# PLease help identify this fish!



## Mike. (Apr 19, 2010)

Pleas ehelp me identify this fish.

I bought it as a 'Butterfly Plec' and was told it would thrive in coldwater with goldfish. I'm not so sure, this morning I found it floating upside down on the bottom of the tank.

Can you correctly identify it for me?

http://img684.imageshack.us/img684/8712/s73f2294.jpg


----------



## Merf (Feb 24, 2009)

It does look like a butterfly plecostomus but the lighting is poor and I can't see it's top fin or coloring very well. Plecos are very much tropical fish, don't believe everything the stores tell you ALWAYS do your own research.


----------



## hXcChic22 (Dec 26, 2009)

Looks like it might be a hillstream loach of some sort...


----------



## bmlbytes (Aug 1, 2009)

It looks like a butterfly pleco to me, but as mentioned above the plecos should be kept in the warmer water of tropical fish. 

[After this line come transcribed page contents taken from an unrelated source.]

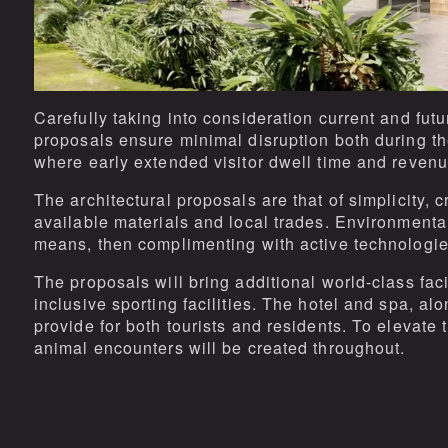
Carefully taking into consideration current and fut
proposals ensure minimal disruption both during th
where early extended visitor dwell time and reven
The architectural proposals are that of simplicity, 
available materials and local trades. Environmental
means, then complimenting with active technologie
The proposals will bring additional world-class fac
inclusive sporting facilities. The hotel and spa, alo
provide for both tourists and residents. To elevate
animal encounters will be created throughout.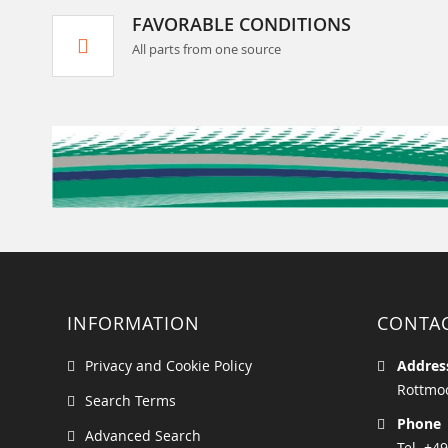
FAVORABLE CONDITIONS
All parts from one source
INFORMATION
CONTA
Privacy and Cookie Policy
Addres
Rottmoo
Search Terms
Phone
Advanced Search
Tel. +49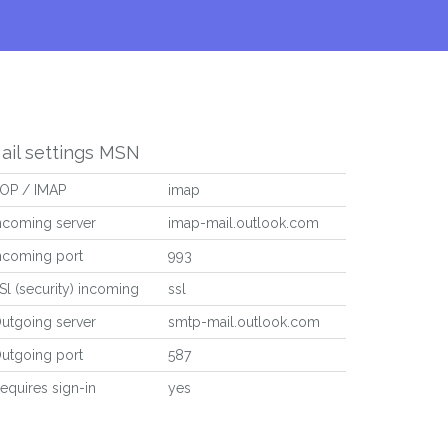
ail settings MSN
OP / IMAP
imap
ncoming server
imap-mail.outlook.com
ncoming port
993
Sl (security) incoming
ssl
utgoing server
smtp-mail.outlook.com
utgoing port
587
equires sign-in
yes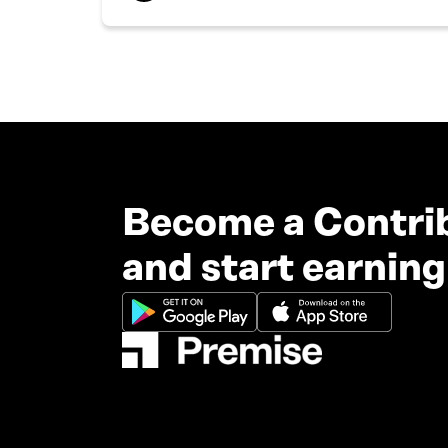
Become a Contri
and start earning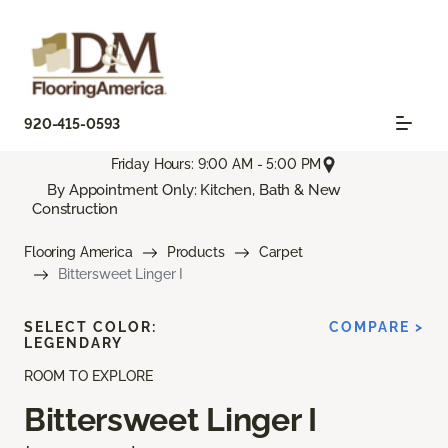
920-415-0593
Friday Hours: 9:00 AM - 5:00 PM
By Appointment Only: Kitchen, Bath & New
Construction
Flooring America
Products
Carpet
Bittersweet Linger I
SELECT COLOR:
COMPARE >
LEGENDARY
ROOM TO EXPLORE
Bittersweet Linger I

Golden dojo loaches are the only bottom feeder I can think of that works with the goldfish temps.


----------



## Guest (May 1, 2010)

LOL i agree goldfish like cold water but i will not agree that they cant thrive in a tropical setup.


----------



## br00tal_dude (Dec 26, 2009)

That is a Beaufortia kweichowensis (Butterfly hillstream loach) and it needs a special setup, i have done alot of research on these little guys because i really want some... They would be good in Goldfish temps but they need very high oxygen content and alot of water movement... It alsoneeds vwery clean water, i don't have much experience with gold fish but from what i have heard they produce alot of waste, probably not a good match...

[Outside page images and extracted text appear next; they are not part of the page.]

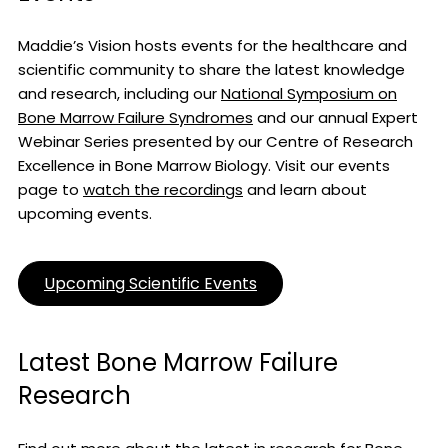
Maddie’s Vision hosts events for the healthcare and
scientific community to share the latest knowledge
and research, including our
National Symposium on
Bone Marrow Failure Syndromes
and our annual Expert
Webinar Series presented by our Centre of Research
Excellence in Bone Marrow Biology. Visit our events
page to
watch the recordings
and learn about
upcoming events.
Upcoming Scientific Events
Latest Bone Marrow Failure
Research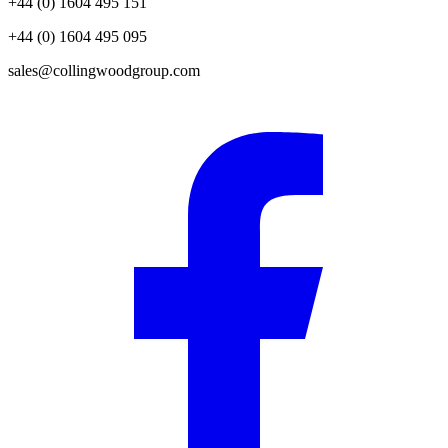
+44 (0) 1604 495 151
+44 (0) 1604 495 095
sales@collingwoodgroup.com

here is a link with more info and a good picture:
http://www.loaches.com/species-index/beaufortia-kweichowensis/?searchterm=chinese hillstream


----------



## PostShawn (Dec 22, 2009)

I have plecos with my goldfish but I kind of have to keep it at the top range for goldfish and bottom range for plecos. I try to keep it at 73-75F degrees. Above that too much and it's no good for the goldfish. They slow down and just dont like it. Too much colder then that and it's probably torture on the pleco. They can survive, but they wont "thrive" if the water is too cold. Right now I have two tanks with goldfish and each tank has a pleco. They are doing fine so it can be done.

My FIL has had plecos in an outdoor pond but we live in Southern California and it doesnt get too cold. Also my LFS has plecos with goldfish.


----------



## cossie333 (Apr 10, 2010)

It is a hillstream I hve 2


----------